US unveils sanctions targeting Iran drone, cyber programs in wake of deadly proxy strike

Planet Labs PBC via AP
This satellite photo from Planet Labs PBC shows a military base known as Tower 22 in northeastern Jordan, on Oct. 12, 2023. Three American troops were killed and “many” were wounded Sunday, Jan. 28, 2024, in a drone strike in northeast Jordan near the Syrian border, President Joe Biden said.

The Biden administration on Friday announced separate sanctions targeting the cyber arm of Iran’s Islamic Revolutionary Guard Corps (IRGC) and networks contributing to the Islamic Republic’s drone-weapon program.

The sanctions follow a fatal drone attack on an American base in Jordan by an Iranian-backed proxy in Iraq, and ahead of an expected military retaliation by the U.S. against Iranian assets in the region. 

Among those targeted in sanctions are the head of Iran’s IRGC-Cyber-Electronic command and five senior officials.

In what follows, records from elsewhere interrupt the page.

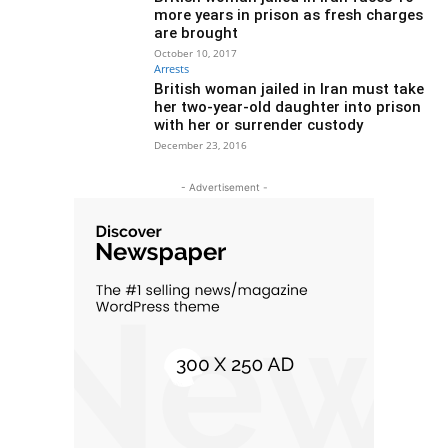
more years in prison as fresh charges
are brought
October 10, 2017
Arrests
British woman jailed in Iran must take
her two-year-old daughter into prison
with her or surrender custody
December 23, 2016
- Advertisement -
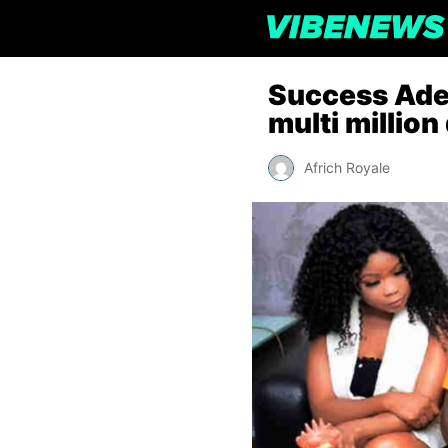
Success Adeg
multi million
Africh Royale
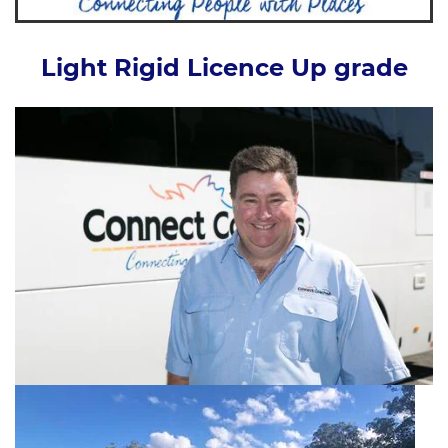
Light Rigid Licence Up grade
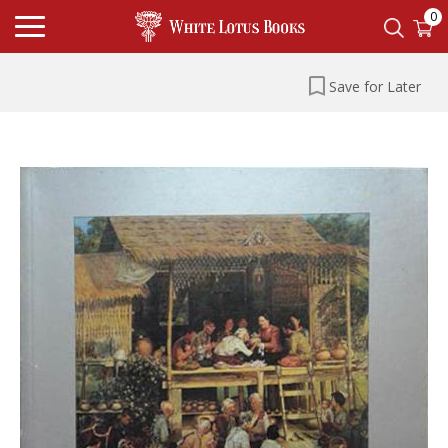
0
Save for Later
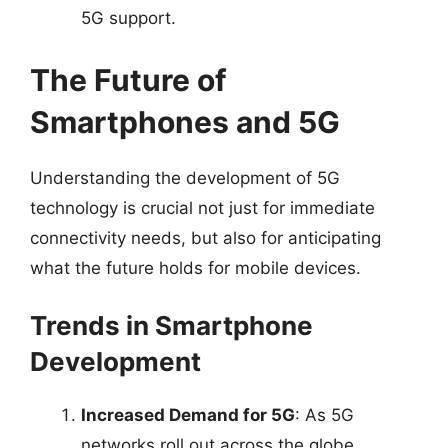
5G support.
The Future of
Smartphones and 5G
Understanding the development of 5G
technology is crucial not just for immediate
connectivity needs, but also for anticipating
what the future holds for mobile devices.
Trends in Smartphone
Development
Increased Demand for 5G
: As 5G
networks roll out across the globe,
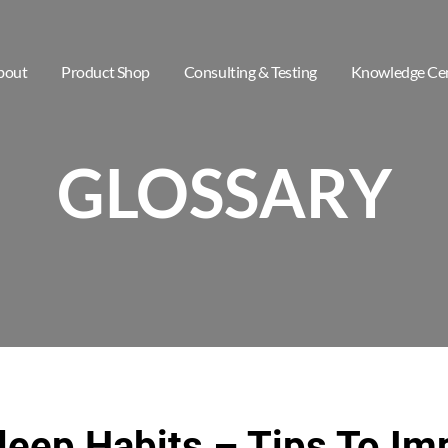
bout
Product Shop
Consulting & Testing
Knowledge Ce
GLOSSARY
leep Habits – Tips To Im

The U.S. said the cyber unit is responsible for a series of malicious cyber activities targeting critical infrastructure in the U.S. and other countries.

State Department spokesperson Matthew Miller said the sanctions imposed Friday were taken in response to IRGC-affiliated cyber actors’ recent operations that hacked into programmable logic controllers, used in water and other critical infrastructure and displayed an anti-Israel message.

“Although this particular operation fortunately did not disrupt any critical services, unauthorized access to critical infrastructure systems poses an elevated risk of harm to the public and can result in devastating humanitarian consequences,” Miller said.

In December, the FBI, the Environmental Protection Agency, Cybersecurity and Infrastructure Security Agency and Israel’s National Cyber Directorate told The Associated Press that water authorities in the U.S. came under threat from Iranian-backed cyber actors that breached computer systems that operated Israeli-made software.

In a separate action announced Friday, the U.S. imposed sanctions on four Iran- and Hong Kong-based entities, including front companies, identified as supplying critical parts for Iran’s unmanned aerial vehicle (UAV) programs, including the Shahed-series drones.

“Iranian-made UAVs are used to commit acts of terror, including dozens of attacks by Iran-aligned militia groups on U.S. personnel that have resulted in the deaths of U.S. soldiers. Iran-backed Houthis have also launched attacks on commercial vessels and U.S. naval assets using Iranian-made UAVs and missiles,” Miller said.